For the purpose of this answer, let’s assume your training data is more or less perfectly representative of the distribution of the real world data it was sampled from.
Let’s think about mini batch gradient descent. When you have a small batch size, each training step uses a small batch of training examples which is probably not able to accurately represent the wider data set. This means the calculated error gradient is not quite accurate, and effectively the parameters of the model are updated as though the small set of training examples is totally representative of the underlying distribution. If the mini batch is especially far from the underlying distribution, the mini batches that come after it will on average bring the model back towards the correct distribution.
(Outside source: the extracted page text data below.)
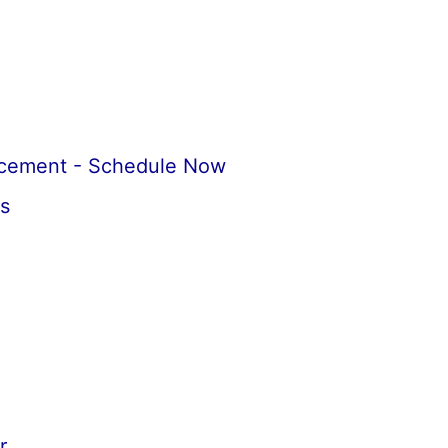
acement - Schedule Now
s
r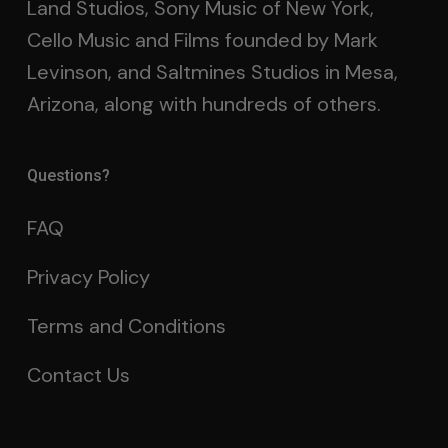
Land Studios, Sony Music of New York,
Cello Music and Films founded by Mark
Levinson, and Saltmines Studios in Mesa,
Arizona, along with hundreds of others.
Questions?
FAQ
Privacy Policy
Terms and Conditions
Contact Us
We use a small learning rate to ensure that only small updates are made at each training step, which essentially reduces the risk of the model parameters going wildly off course in response to a weird mini batch and therefore keeps the model’s descent nearer to an imaginary “perfect” descent down the error gradient (because on average a mini batch will represent the exact distribution of your training data).
If we use bigger batches, they are more likely to be representative of the underlying distribution, so we can safely use a higher learning rate. As our model starts to converge, it should still keep moving towards a true error minimum and not be thrown off by weird batches. We might use learning rate scheduling to reduce the learning rate as training goes on.
Stochastic gradient descent is equivalent to mini batch gradient descent with batch size 1, so we’re in danger of being thrown off our ideal descent by weird observations if our learning rate is too high. This might throw us off the path to a local minimum and onto a path towards the global minimum (or at least a better local minimum), but it might also do the opposite. Therefore, this is not a good justification of using a very small batch size.
Of course, sometimes we’re forced to use small batch sizes because our data is too big to fit many observations in memory at once. Otherwise, a bigger batch size is better.